Shoot/No-Shoot Decisions: Dissociation, Judgment, and Assailant/Weapon Characteristics
Shoot/no-shoot decisions in law enforcement are under increasing scrutiny nationwide. However, little research has addressed the ways in which factors related to assailants and weapons influence these decisions. In the present research, images of adult male, adult female, and juvenile (female) assailants presented simulated direct threats to respondents. Assailants were armed with a pistol, a knife, or a glass bottle. Respondents were asked to indicate whether or not they would shoot in the presence of these threats. Respondents also completed the Dissociative Experiences Scale (DES). Tendencies toward dissociation, a process generating a sense of unreality, influenced the performance of males who shot; more dissociated men took more time to fire. However, dissociation did not influence the performance of women. Sex and youth of the assailant had no effects on the shoot/no-shoot performance of either men or women, and oddly, weapon type had no significant effect on women’s performance, although men were more likely to fire on an assailant of either age or sex armed with a gun or knife than a bottle.

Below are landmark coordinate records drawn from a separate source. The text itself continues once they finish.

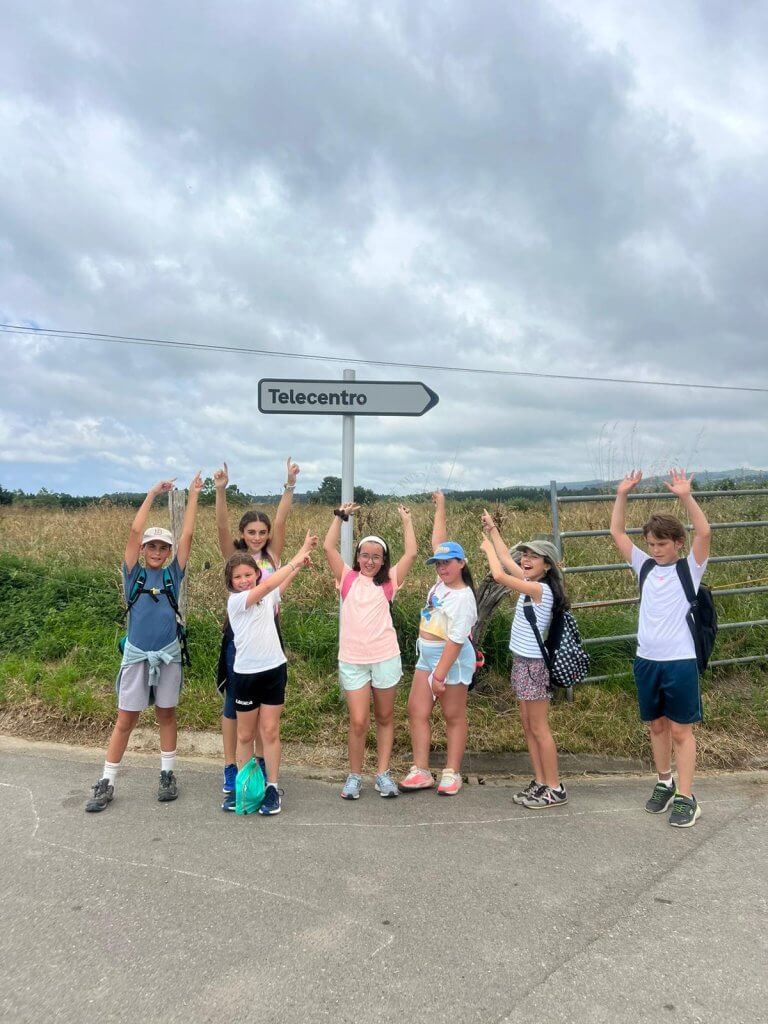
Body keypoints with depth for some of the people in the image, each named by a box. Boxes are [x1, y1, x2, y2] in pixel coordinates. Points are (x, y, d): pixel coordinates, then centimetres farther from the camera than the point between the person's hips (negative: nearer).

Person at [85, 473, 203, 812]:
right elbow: (134, 531, -10)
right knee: (125, 720, 4)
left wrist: (193, 494, -4)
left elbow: (187, 534, -3)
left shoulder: (172, 574, 2)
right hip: (136, 654, -1)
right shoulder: (133, 574, -1)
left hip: (168, 655, 1)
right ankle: (106, 783, 16)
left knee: (166, 715, 12)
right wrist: (152, 493, -9)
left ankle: (168, 775, 24)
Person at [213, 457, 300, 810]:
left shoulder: (272, 556, 3)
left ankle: (259, 764, 28)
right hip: (239, 635, -2)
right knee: (234, 702, 5)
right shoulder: (234, 556, -2)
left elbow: (281, 520, -9)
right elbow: (221, 526, -17)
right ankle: (230, 770, 16)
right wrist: (221, 490, -32)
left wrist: (290, 485, -20)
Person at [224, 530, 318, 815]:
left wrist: (301, 559, -11)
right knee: (245, 734, 10)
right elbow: (268, 584, -23)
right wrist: (297, 558, -24)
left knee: (270, 731, 5)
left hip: (274, 669, 3)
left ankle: (272, 788, 13)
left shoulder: (267, 597, 5)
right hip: (246, 673, -3)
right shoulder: (235, 600, -12)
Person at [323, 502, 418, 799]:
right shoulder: (348, 579, 5)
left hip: (386, 659, 1)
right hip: (352, 661, -1)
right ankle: (354, 775, 17)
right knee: (358, 722, -2)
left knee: (384, 718, 12)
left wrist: (406, 520, 6)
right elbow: (328, 547, 0)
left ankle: (383, 773, 24)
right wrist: (341, 516, 5)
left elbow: (411, 553, -1)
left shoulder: (389, 582, 5)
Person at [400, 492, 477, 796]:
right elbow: (439, 541, 11)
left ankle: (451, 773, 16)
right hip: (427, 656, 9)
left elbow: (455, 640, -22)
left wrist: (440, 674, -23)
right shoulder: (444, 581, 3)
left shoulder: (463, 598, -19)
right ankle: (421, 772, 12)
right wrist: (440, 507, 13)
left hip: (451, 660, -9)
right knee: (417, 711, 6)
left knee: (454, 717, 5)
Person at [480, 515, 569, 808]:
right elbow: (507, 560, 19)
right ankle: (540, 781, 23)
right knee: (528, 727, 14)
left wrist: (488, 548, -9)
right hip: (522, 662, 9)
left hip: (533, 665, -9)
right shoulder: (530, 583, 6)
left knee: (539, 729, -1)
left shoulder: (541, 589, -19)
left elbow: (499, 575, -25)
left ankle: (555, 789, 10)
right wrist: (493, 530, 19)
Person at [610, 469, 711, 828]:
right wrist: (622, 495, -4)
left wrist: (685, 496, -28)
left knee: (681, 730, 5)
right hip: (646, 660, 4)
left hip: (680, 662, -4)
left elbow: (704, 532, -20)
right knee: (656, 725, 17)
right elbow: (617, 532, 5)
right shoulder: (644, 567, 6)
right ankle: (664, 783, 34)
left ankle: (686, 797, 15)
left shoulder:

These results are discussed in terms of relevance for law enforcement training and for juridical proceedings in shoot/no-shoot cases.
KeywordsShoot/no-shoot decisions Tactical decisions Analogue/appraisal theory Dissociation
The authors would like to acknowledge that this research was conducted in laboratory facilities directed by the third author at the California State University, Fresno, and was also conducted under normal research auspices for faculty of that institution.
Compliance with Ethical Standards
Conflict of Interest
The authors declare that there is no conflict of interest.
This project received full ethical approval from the Human Subjects Committee, Department of Psychology, College of Science and Mathematics, California State University, Fresno. The project was approved as a “minimal risk” procedure for human subjects.
All human subjects of this research were provided with full informed consent according to the ethical standards of the American Psychological Association, standard for this field. All were adults, and all indicated that they had fully read the Informed Consent form and the research descriptions contained therein, and signed the form to give their consent to participation in the research.